# Task brief
An exact transcription is needed of the lines below from the one with "part: (846, 1147) -> (696, 1095), size x0.6" through the one with "line: (83, 55) -> (35, 169), dashed -> solid", with no other lines and no pictures.

# Source data
================================

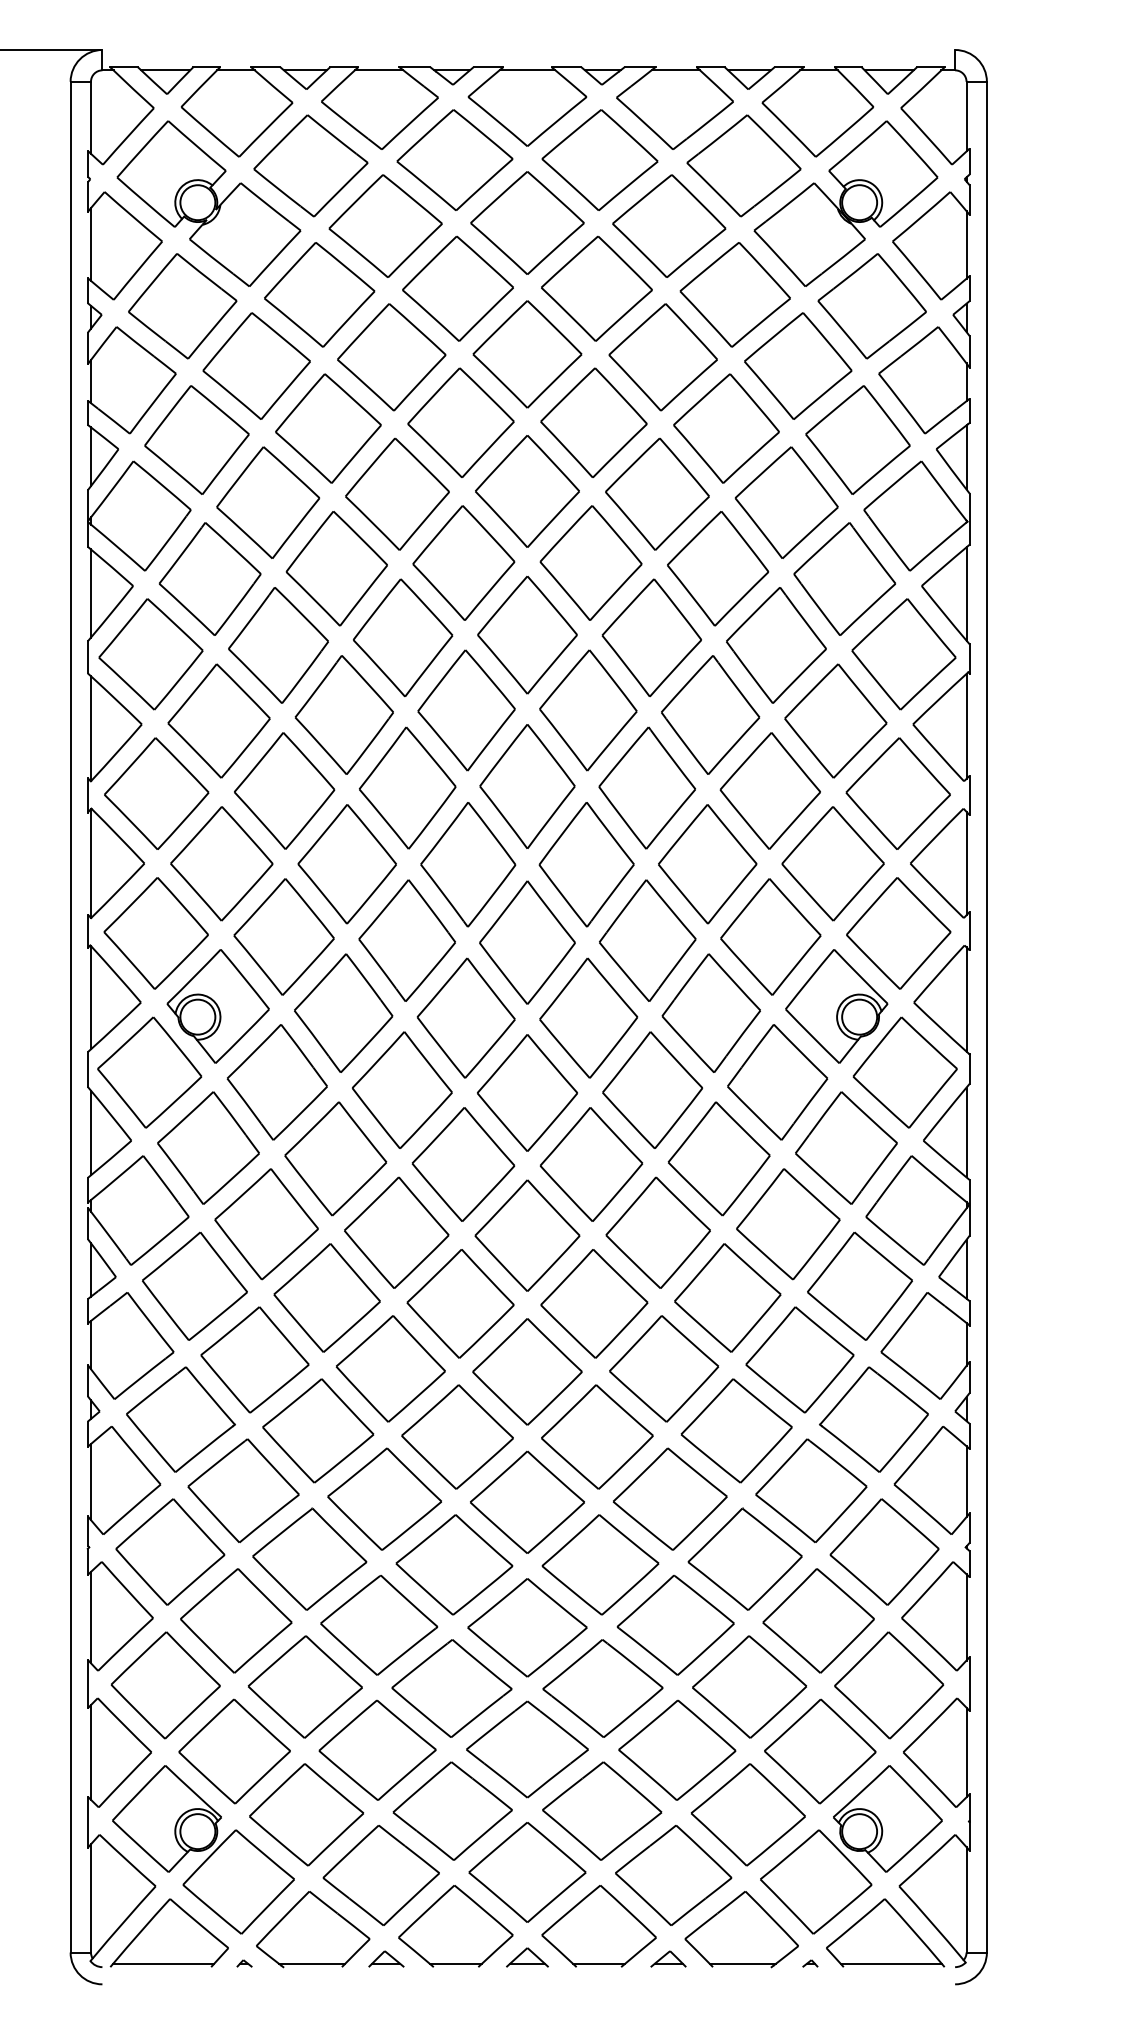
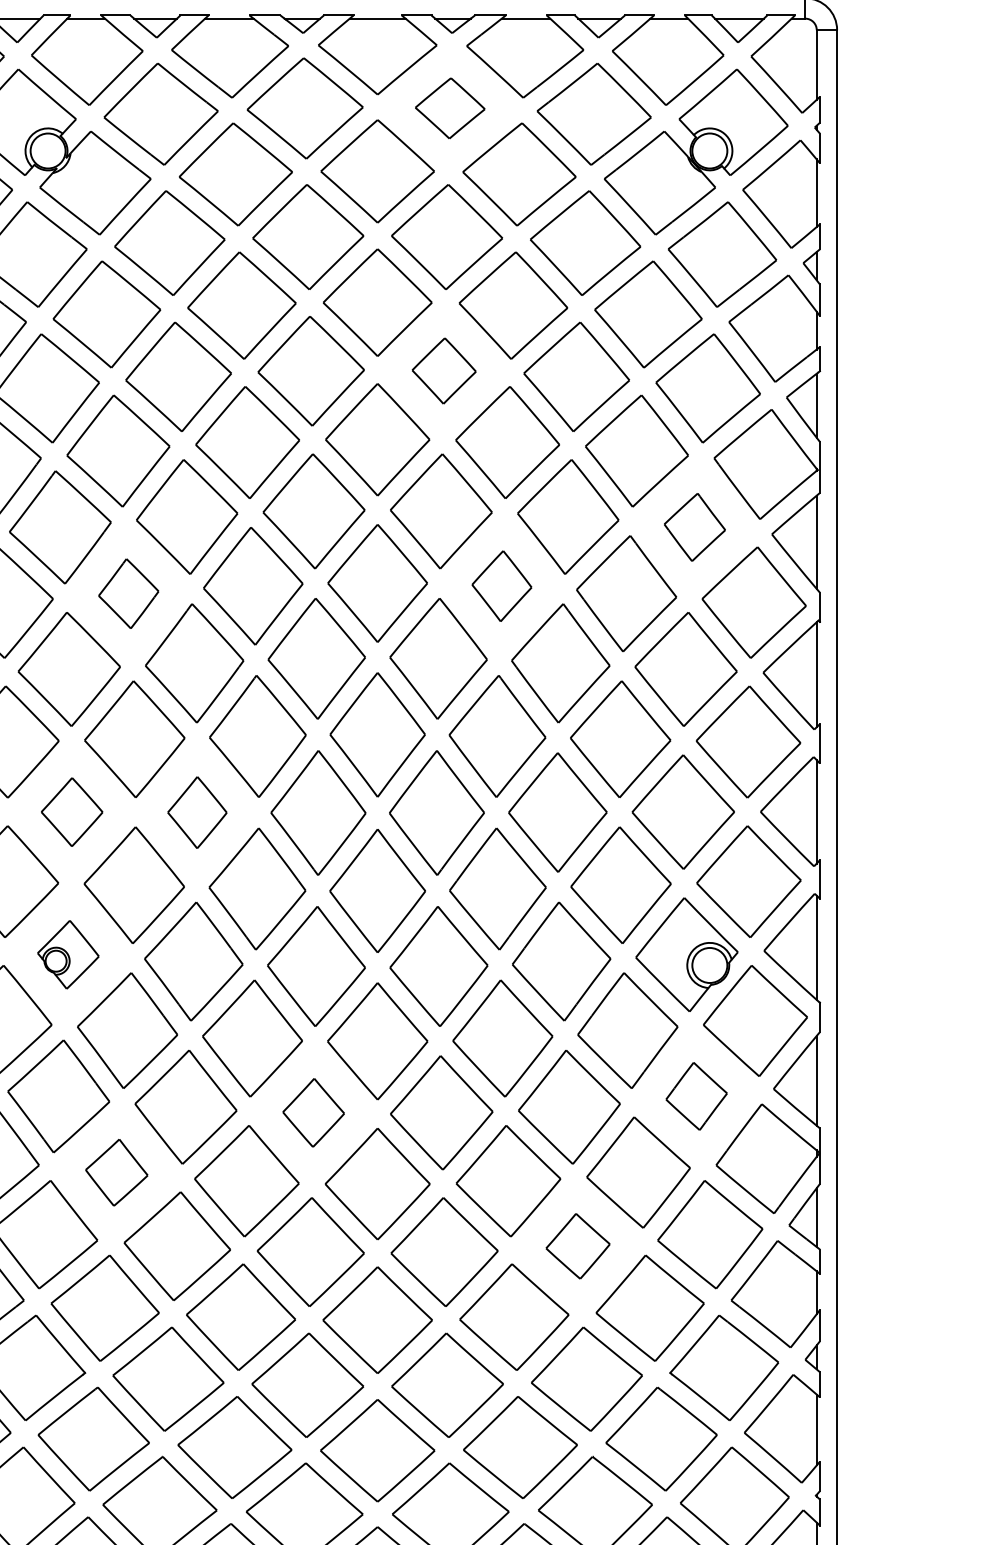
part: (599, 159) -> (449, 107), size x0.6
part: (593, 422) -> (443, 370), size x0.6
part: (844, 578) -> (694, 526), size x0.6
part: (651, 637) -> (501, 585), size x0.6
part: (278, 645) -> (128, 593), size x0.6
part: (221, 863) -> (71, 811), size x0.6
part: (346, 864) -> (196, 812), size x0.6
part: (217, 1006) -> (67, 954), size x0.6
part: (846, 1147) -> (696, 1095), size x0.6
part: (463, 1164) -> (313, 1112), size x0.6
part: (266, 1224) -> (116, 1172), size x0.6
part: (727, 1297) -> (577, 1245), size x0.6

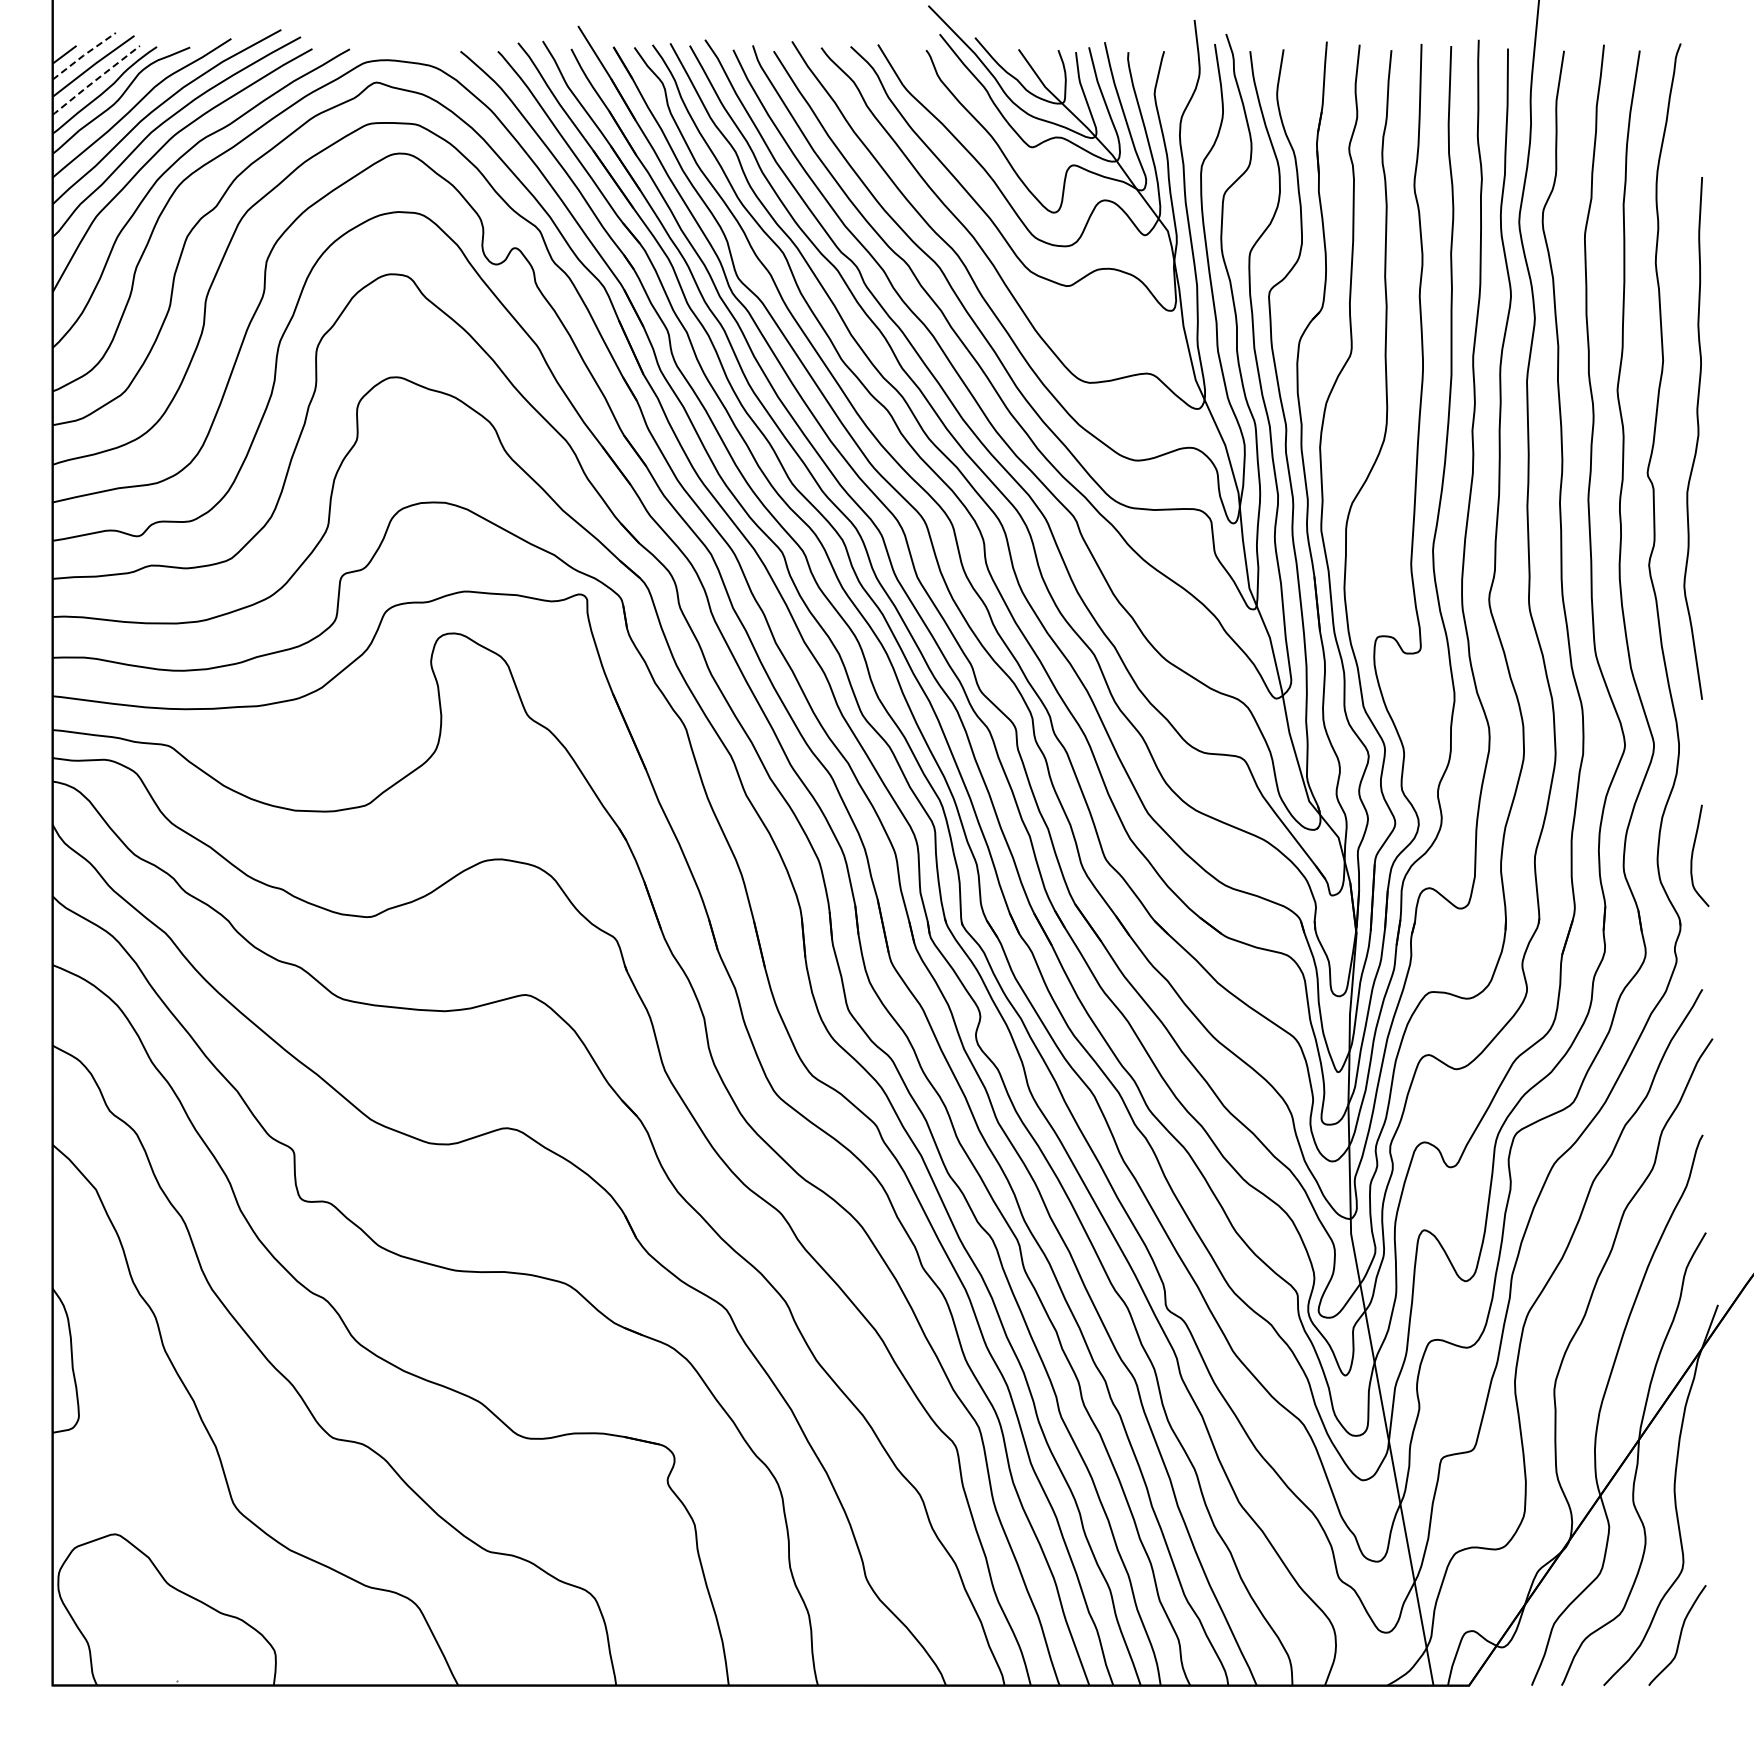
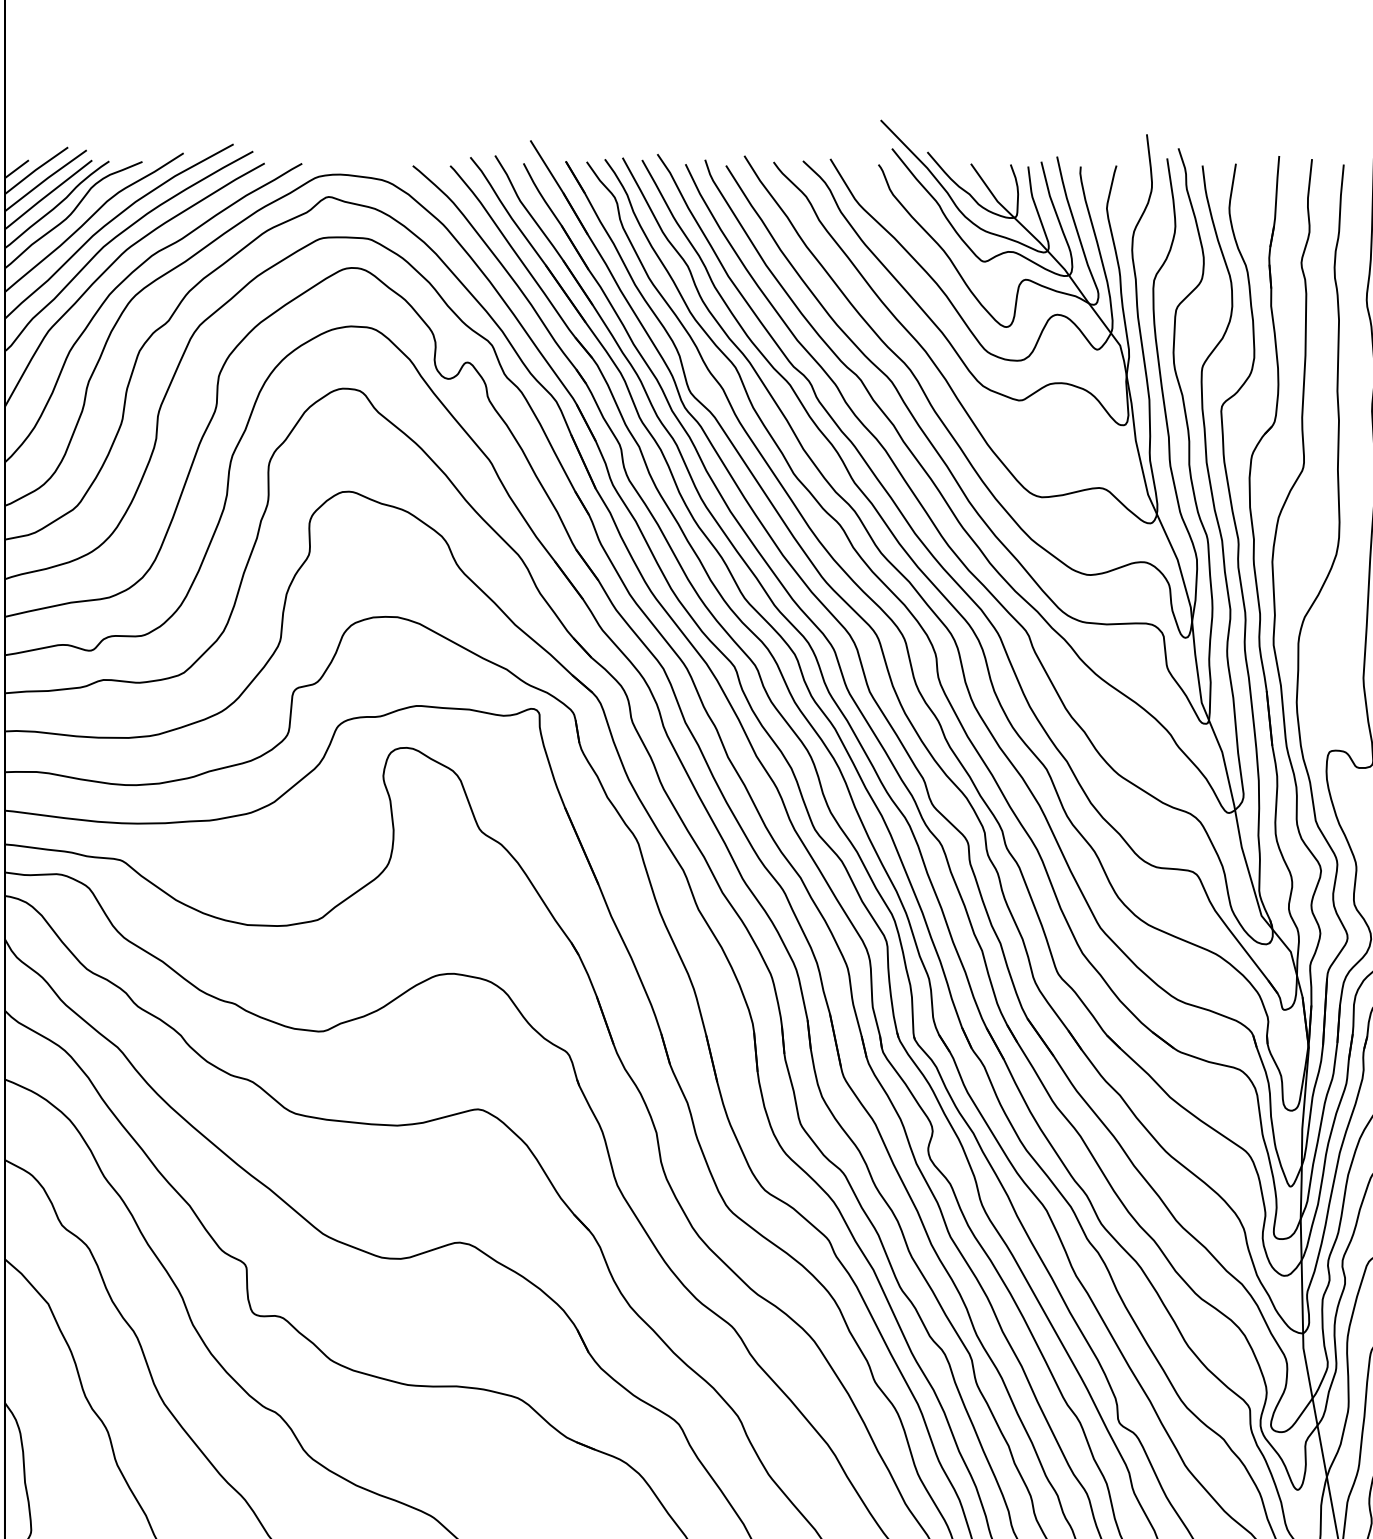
line: (83, 55) -> (35, 169), dashed -> solid
line: (95, 80) -> (47, 194), dashed -> solid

================================

# Response for this exercise
part: (846, 1147) -> (696, 1095), size x0.6
part: (463, 1164) -> (313, 1112), size x0.6
part: (266, 1224) -> (116, 1172), size x0.6
part: (727, 1297) -> (577, 1245), size x0.6

line: (83, 55) -> (35, 169), dashed -> solid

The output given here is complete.